Exercise objective: From the entries, filter out every line that lacks "action" and copy the rest.

Provided material:
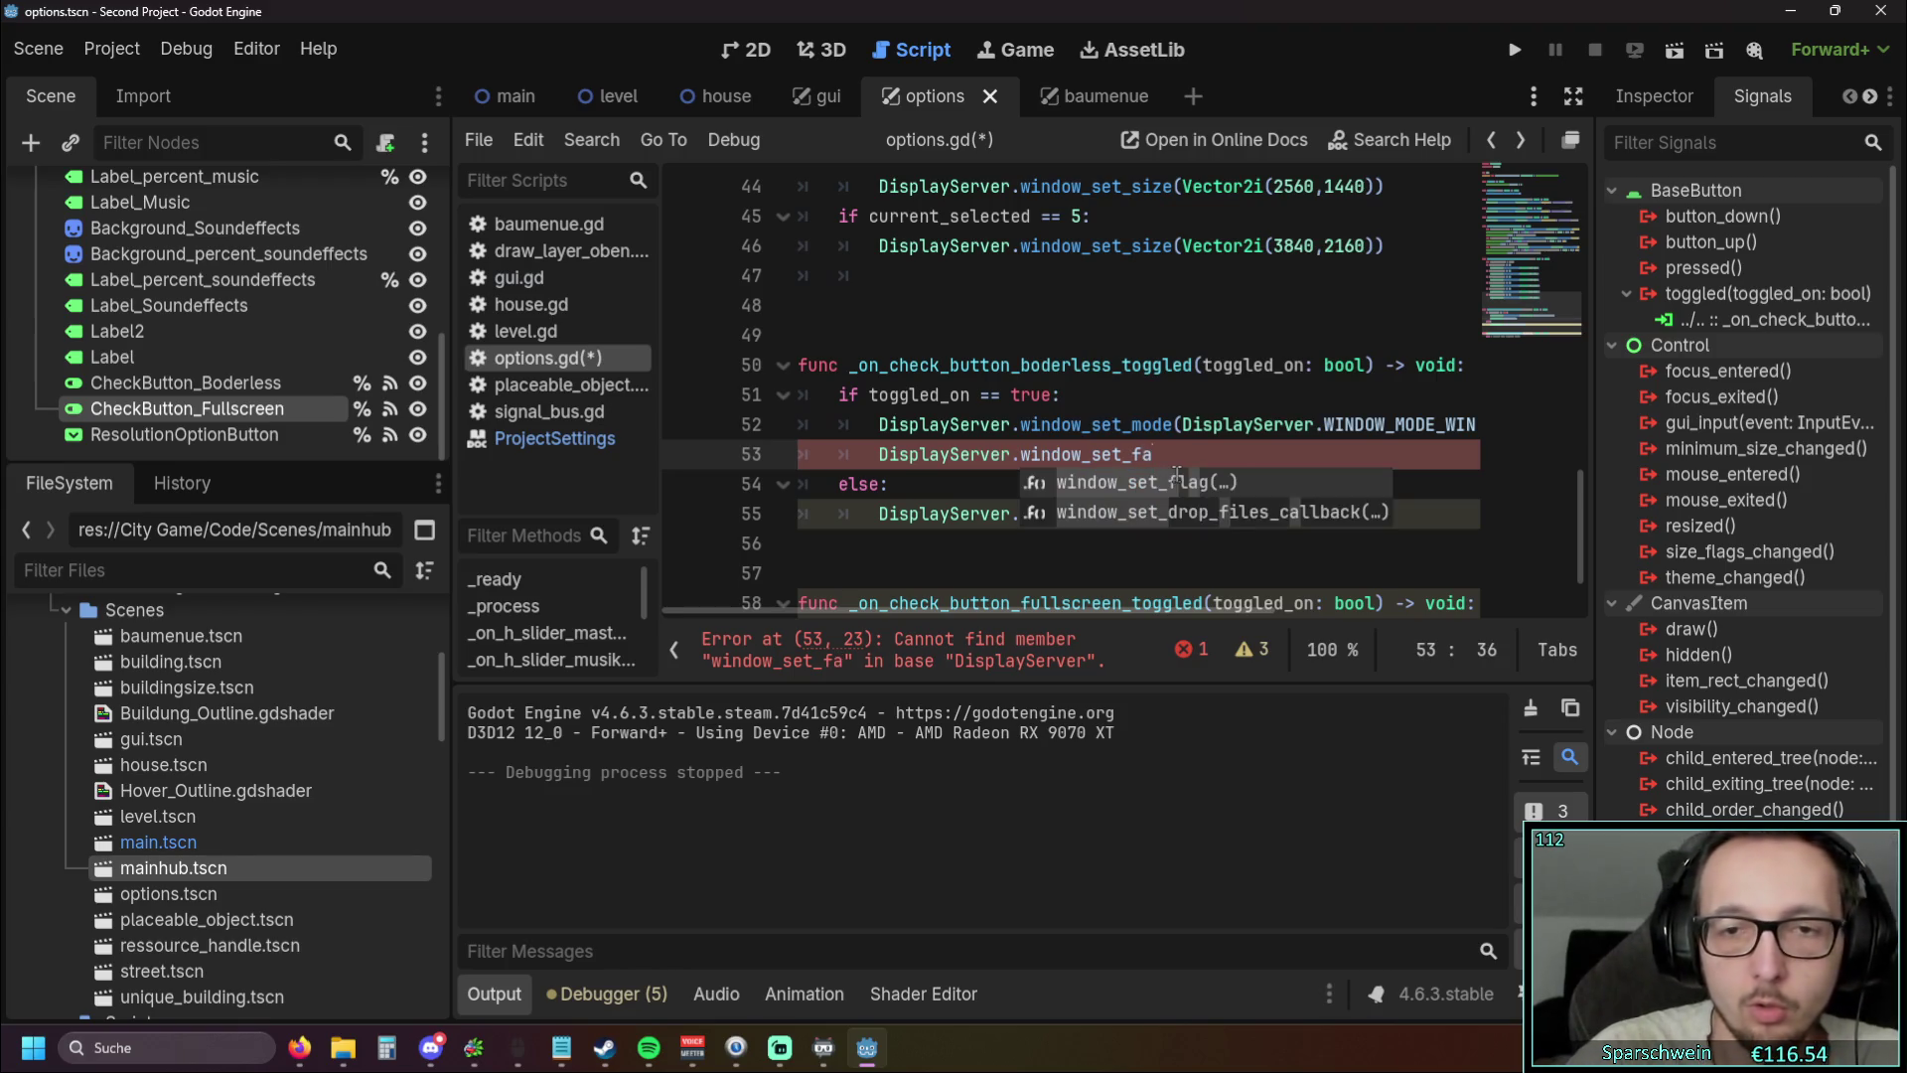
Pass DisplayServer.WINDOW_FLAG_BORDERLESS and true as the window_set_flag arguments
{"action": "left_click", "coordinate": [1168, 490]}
---
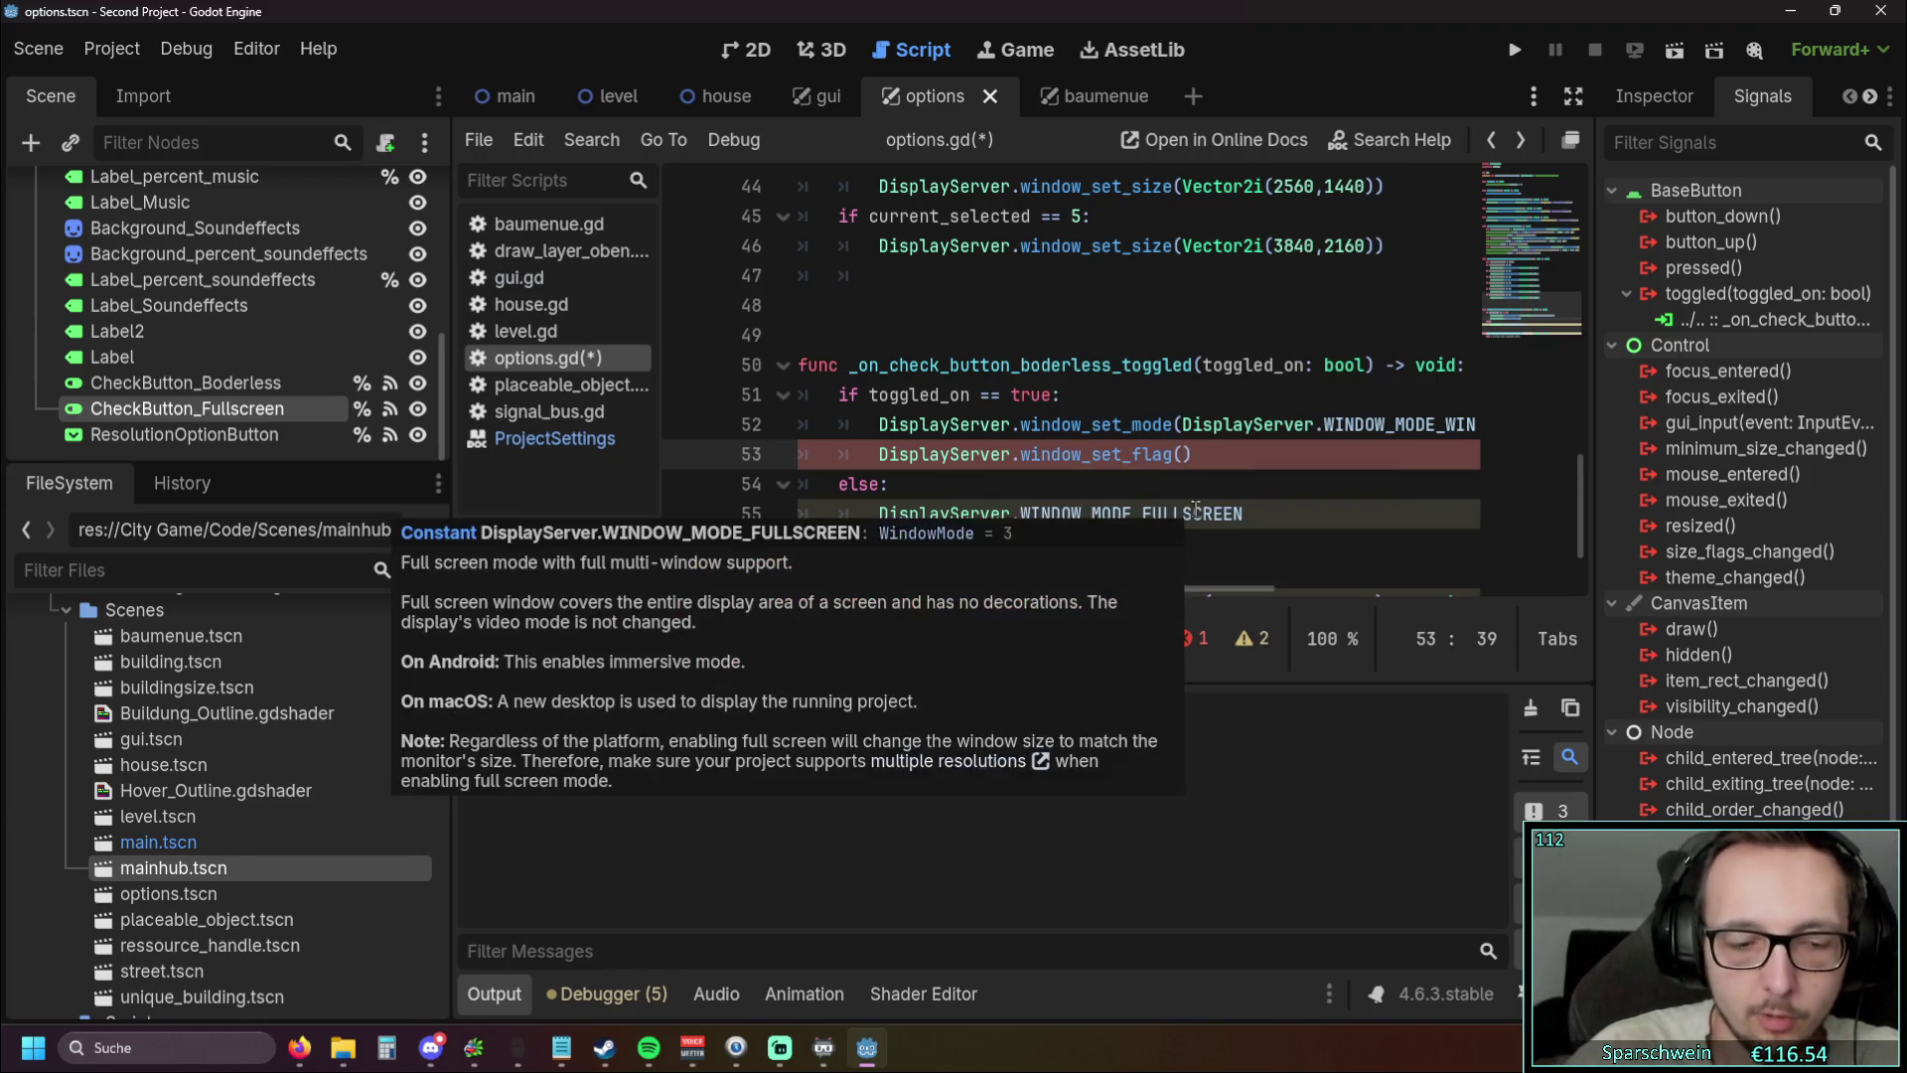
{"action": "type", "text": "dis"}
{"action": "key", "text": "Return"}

Expected answer:
{"action": "left_click", "coordinate": [1168, 490]}
{"action": "type", "text": "dis"}
{"action": "key", "text": "Return"}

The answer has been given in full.